Zak Mohyuddin, a Pakistani-born Muslim, is an American citizen and a 40-year resident of Tennessee.
He is the Democratic candidate for a seat on the Coffee County Commission currently held by Republican Mark Kelly.
The campaign should have involved a vigorous exchange of views about how best to serve the residents of Coffee County. Instead Kelly sent a letter to voters claiming that Mohyuddin has “publicly” expressed beliefs that the “United States is not a Christian nation; that the American flag should be removed from public buildings because it is a symbol of tyranny and oppression; that public prayer should be banned because it insults non-Christians; and that the Bible should be removed from public places.”
Leaving aside the matter of whether the US is officially a Christian nation (it’s not), Mohyuddin has vigorously denied ever saying any of these things. The only evidence Kelly offered is what he claims were “private conversations” with Mohyuddin.
Mohyuddin says he hasn’t spoken with Kelly in 25 years.
The Nashville Tennessean reports:
Mohyuddin, a Tullahoma engineer, holds a security clearance that requires an extensive background check every five years. Among his community service track record, he touts 14 years of putting in at least 100 hours annually to giving free income tax return preparation to residents through the Volunteer Income Tax Assistance program.
Mohyuddin said he also has no problem with public prayers or public display of Bibles.

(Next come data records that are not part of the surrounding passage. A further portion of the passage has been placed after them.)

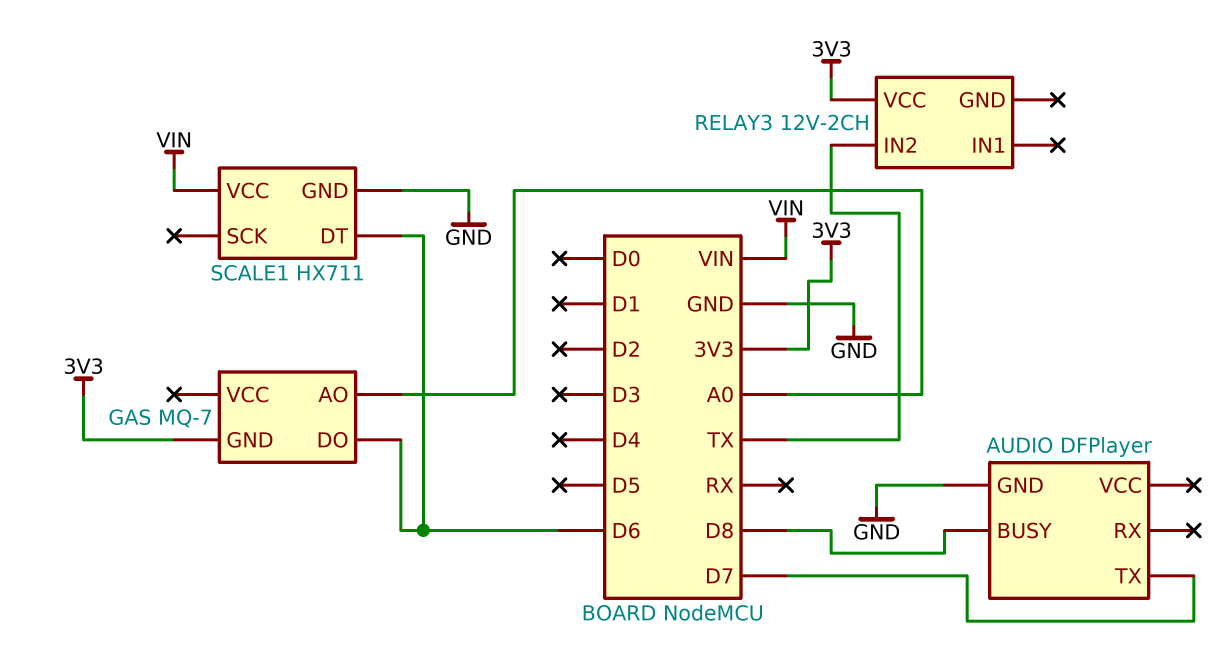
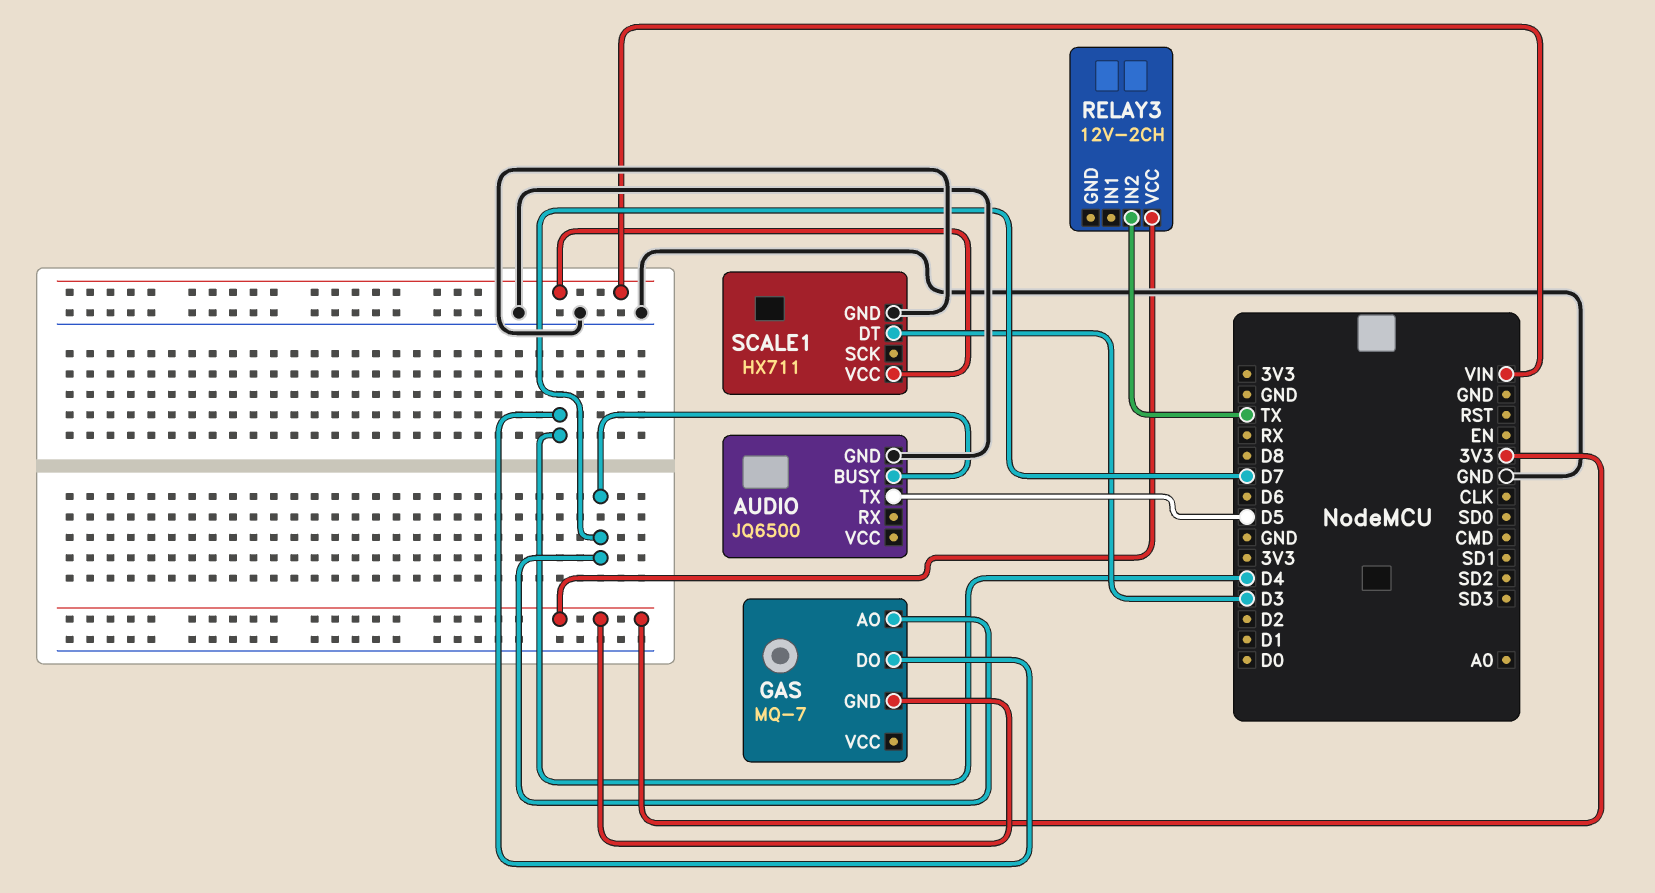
AUDIO: DFPlayer -> JQ6500
AUDIO pin BUSY: D8 -> D7
AUDIO pin TX: D7 -> D5
GAS pin AO: A0 -> D7
GAS pin DO: D6 -> D4
SCALE1 pin DT: D6 -> D3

“The Supreme Court made a decision that county commissions or city councils can start meetings with Christian prayers, and that’s fine,” he said. “That’s the law of the land. And I participate. I bow my head like everybody else. I don’t have an issue with it. I understand the intention of it. We have a common creator. We have different faiths.”
“The same with Bibles,” he said. “This is a Christian majority country. That has never even occurred to me about not having them in public places. That’s how absurd it is.”
He is more accepting of the Supreme Court decision than I am.
WSMV TV in Nashville reports:
As voters cast their ballots early, some aren’t standing with Kelly’s letter.
“I voted for Mark Kelly,” John Yarbrough said. “If I had read this letter before I voted, I would not have voted for him because I don’t believe it’s true. I think it’s dirty politics. I haven’t seen anything dirty Zak has put out,” he added.
Kelly said his goal was to make people want to get out and vote.
He might achieve his goal, although it may not be to his advantage.